Наталью Павловну нельзя было назвать красавицей: довольно плотная, нос с горбинкой, глаза, правда, замечательные. Но, когда в своей чёрной юбке-белой блузке, с беломориной в зубах, Наталья расхаживала по классу и вдохновенно объясняла, как и почему погибал Болконский со знаменем, ни у кого не возникало сомнений, что она, точно, из «этих». Сама видела.
А когда она улыбалась, а уж, тем более, смеялась, красивее женщины трудно было представить.

Отсмеявшись, Наталья махнула на Сергея рукой.
— Ну, под Чехова ты можешь попробовать и на физфаке косить. Но, лучше – после. В перерывах.  Иди уже, иди…

Сергей полюбил часами бродить по шуршащим аллеям громадного парка. Прислушиваться, приглядываться к жизни тихих, пустынных прудов.
Отдалённо, они чем-то напоминали тайгу, просторные и чистые боры. Может, здесь зазвучит, пусть и невесёлая, но именно его мелодия? Но и тут порой выскочит на скамейку белка и уставится на Серёгу: «Ну вот, я — белка. А ты кто?»

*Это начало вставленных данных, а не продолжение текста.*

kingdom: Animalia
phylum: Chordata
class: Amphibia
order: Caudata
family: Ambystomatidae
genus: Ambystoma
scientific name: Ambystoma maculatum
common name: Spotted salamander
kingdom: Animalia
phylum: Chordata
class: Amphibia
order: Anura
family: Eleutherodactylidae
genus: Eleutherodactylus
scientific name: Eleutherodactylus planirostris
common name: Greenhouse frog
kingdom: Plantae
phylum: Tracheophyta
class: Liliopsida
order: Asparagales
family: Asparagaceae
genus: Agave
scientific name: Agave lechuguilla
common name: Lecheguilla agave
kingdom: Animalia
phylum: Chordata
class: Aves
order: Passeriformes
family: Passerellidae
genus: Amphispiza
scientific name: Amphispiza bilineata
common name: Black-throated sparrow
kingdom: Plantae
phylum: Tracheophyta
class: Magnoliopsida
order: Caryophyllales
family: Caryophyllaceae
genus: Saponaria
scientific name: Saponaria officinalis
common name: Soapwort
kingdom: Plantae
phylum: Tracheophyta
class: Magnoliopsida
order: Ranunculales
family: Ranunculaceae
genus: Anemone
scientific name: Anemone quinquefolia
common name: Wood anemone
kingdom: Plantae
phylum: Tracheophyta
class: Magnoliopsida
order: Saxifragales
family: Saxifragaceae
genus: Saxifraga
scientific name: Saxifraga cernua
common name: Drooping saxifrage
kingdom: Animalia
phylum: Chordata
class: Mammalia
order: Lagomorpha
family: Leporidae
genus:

Лучше всего помогал обход набережных Невы: от Лейтенанта Шмидта до Литейного, через Петропавловку и обратно. Здесь музыка камня и воды звучала мощно, грозно и многообещающе: «Предчувствие революции». Казалось, что Сергей растворяется в гигантском ансамбле, полностью теряя индивидуальность. Три часа ходячей медитации.

Маршрут заканчивался обычно между двух сфинксов. И один из них обязательно, гад, спросит: «Ну вот, я — сфинкс. А ты кто?